The city’s Parks and Recreation Advisory Board will consider a recommendation for a policy that would provide a process to name or rename its parks or a portion such as a fountain, field or playground.

Delaware Parks and Natural Resources Department Director Ted Miller said the policy would help the city add significance to naming new parks. In the past, he said parks were named without much thought and for a particular trait.

At the same time, the policy would provide barriers for renaming parks too many times, he said.

The renaming portion of the policy states: “The intent of naming is for permanent recognition. The renaming of parks and facilities is strongly discouraged. It is recommended that efforts to change a name be subject to the most crucial examination so as not to diminish the original justification for the name or discount the value of the prior contributors. Parks named for subjects, other than individuals, may be changed in name only if the current name is ineffectual or inappropriate.”

Miller said it would help prevent the city from renaming areas such as Mingo Park, but allow the city to consider renaming areas such as East Side Park.

Pat Yankie, a chief deputy of the Delaware County Sheriff’s Office, requested the city to rename that park after the late Dick Bennett about a year ago.

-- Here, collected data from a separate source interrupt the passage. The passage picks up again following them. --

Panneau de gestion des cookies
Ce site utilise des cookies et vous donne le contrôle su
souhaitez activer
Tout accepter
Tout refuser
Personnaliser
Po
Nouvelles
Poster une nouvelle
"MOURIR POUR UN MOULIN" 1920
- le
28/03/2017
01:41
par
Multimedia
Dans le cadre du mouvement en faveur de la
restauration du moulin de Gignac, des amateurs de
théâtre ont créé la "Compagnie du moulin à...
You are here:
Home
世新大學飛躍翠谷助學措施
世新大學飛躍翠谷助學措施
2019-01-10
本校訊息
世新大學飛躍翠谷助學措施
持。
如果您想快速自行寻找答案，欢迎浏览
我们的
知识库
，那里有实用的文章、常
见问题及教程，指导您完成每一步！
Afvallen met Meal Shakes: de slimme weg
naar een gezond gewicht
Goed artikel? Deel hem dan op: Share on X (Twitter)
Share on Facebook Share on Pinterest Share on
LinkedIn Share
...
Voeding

Bennett was a police officer for 20 years and was instrumental in the development of the neighborhood park along Kurrley Street, where he lived.

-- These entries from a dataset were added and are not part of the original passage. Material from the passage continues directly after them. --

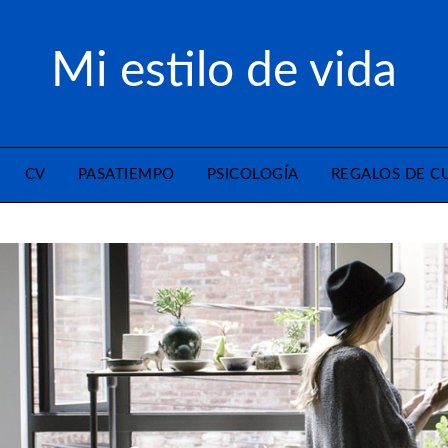
Mi estilo de vida
CV
PASATIEMPO
PSICOLOGÍA
REGALOS DE 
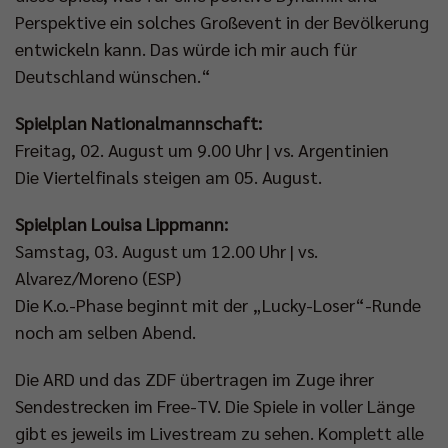
Perspektive ein solches Großevent in der Bevölkerung
entwickeln kann. Das würde ich mir auch für
Deutschland wünschen.“
Spielplan Nationalmannschaft:
Freitag, 02. August um 9.00 Uhr | vs. Argentinien
Die Viertelfinals steigen am 05. August.
Spielplan Louisa Lippmann:
Samstag, 03. August um 12.00 Uhr | vs.
Alvarez/Moreno (ESP)
Die K.o.-Phase beginnt mit der „Lucky-Loser“-Runde
noch am selben Abend.
Die ARD und das ZDF übertragen im Zuge ihrer
Sendestrecken im Free-TV. Die Spiele in voller Länge
gibt es jeweils im Livestream zu sehen. Komplett alle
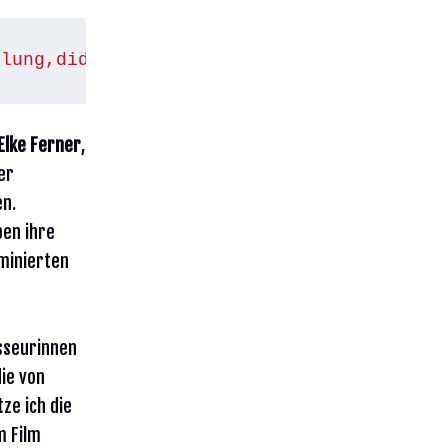
llung,did=223336.html
Elke Ferner
,
er
en.
ben ihre
ominierten
isseurinnen
ie von
ze ich die
m Film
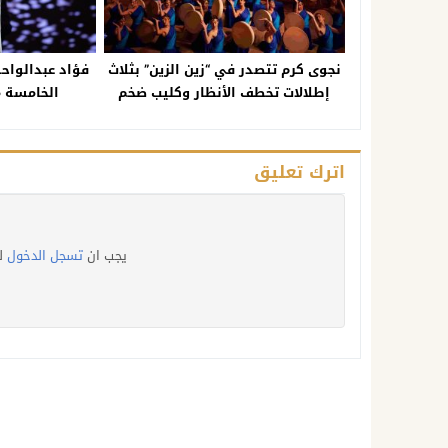
نجوى كرم تتصدر في “زين الزين” بثلاث
فؤاد عبدالواح
إطلالات تخطف الأنظار وكليب ضخم
الخامسة 
اترك تعليق
يجب ان
تسجل الدخول
ل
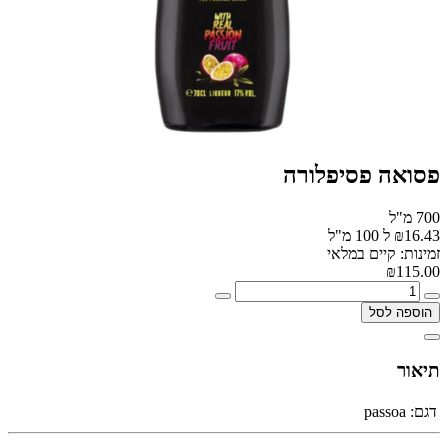
פסואה פסיפלורה
700 מ"ל
₪16.43 ל 100 מ"ל
זמינות: קיים במלאי
₪115.00
הוספה לסל
תיאור
דגם:
passoa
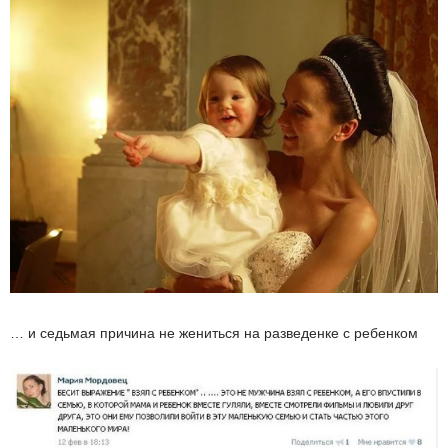
… и седьмая причина не жениться на разведенке с ребенком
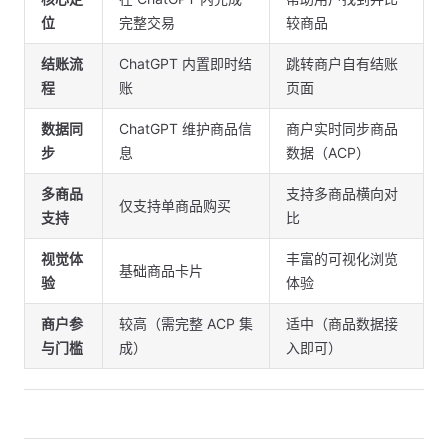
位
完整交易
较商品
结账流
ChatGPT 内置即时结
跳转商户自有结账
程
账
页面
数据同
ChatGPT 维护商品信
商户实时同步商品
步
息
数据（ACP）
多商品
支持多商品横向对
仅支持单商品购买
支持
比
视觉体
丰富的可视化浏览
基础商品卡片
验
体验
商户参
较高（需完整 ACP 集
适中（商品数据接
与门槛
成）
入即可）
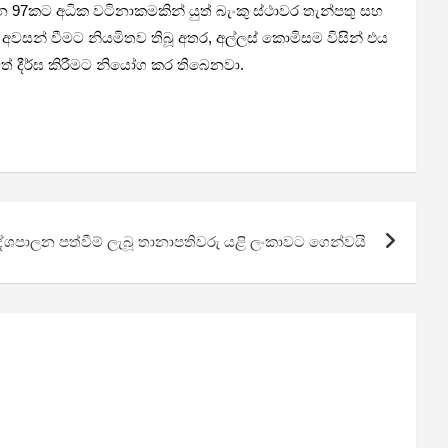
න 97කට අධික වටිනාකමකින් යුත් බැංකු ස්ථාවර තැන්පතු සහ
 අවසන් වීමට නියමිතව තිබූ අතර, අල්ලස් කොමිසම විසින් එය
් දීර්ඝ කිරීමට නියෝග කර තිබෙනවා.
ේශපාලන පත්වීම් ලැබූ තානාපතිවරු යළි ලංකාවට ගෙන්වයි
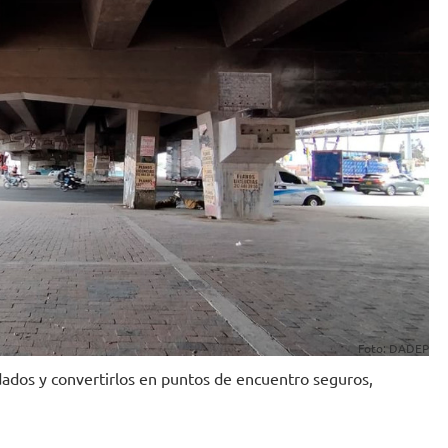
Foto: DADEP
vidados y convertirlos en puntos de encuentro seguros,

The board discussed a first draft of the policy last fall. Since then another change would allow the city to rename parks after an individuals who’ve been deceased for a year instead of three years.

Bennett died in October 2015.

In other business, the board will consider a recommendation to partner with United Way of Delaware County to have Born Learning Trails at the Spray and Play at Veterans Park and Blue Limestone Park. Board members will consider the placement of each park’s 10 markers that are activity stations for families with toddler children.

The meeting will take place at City Hall, 1. S. Sandusky St., 7 p.m. in council chambers.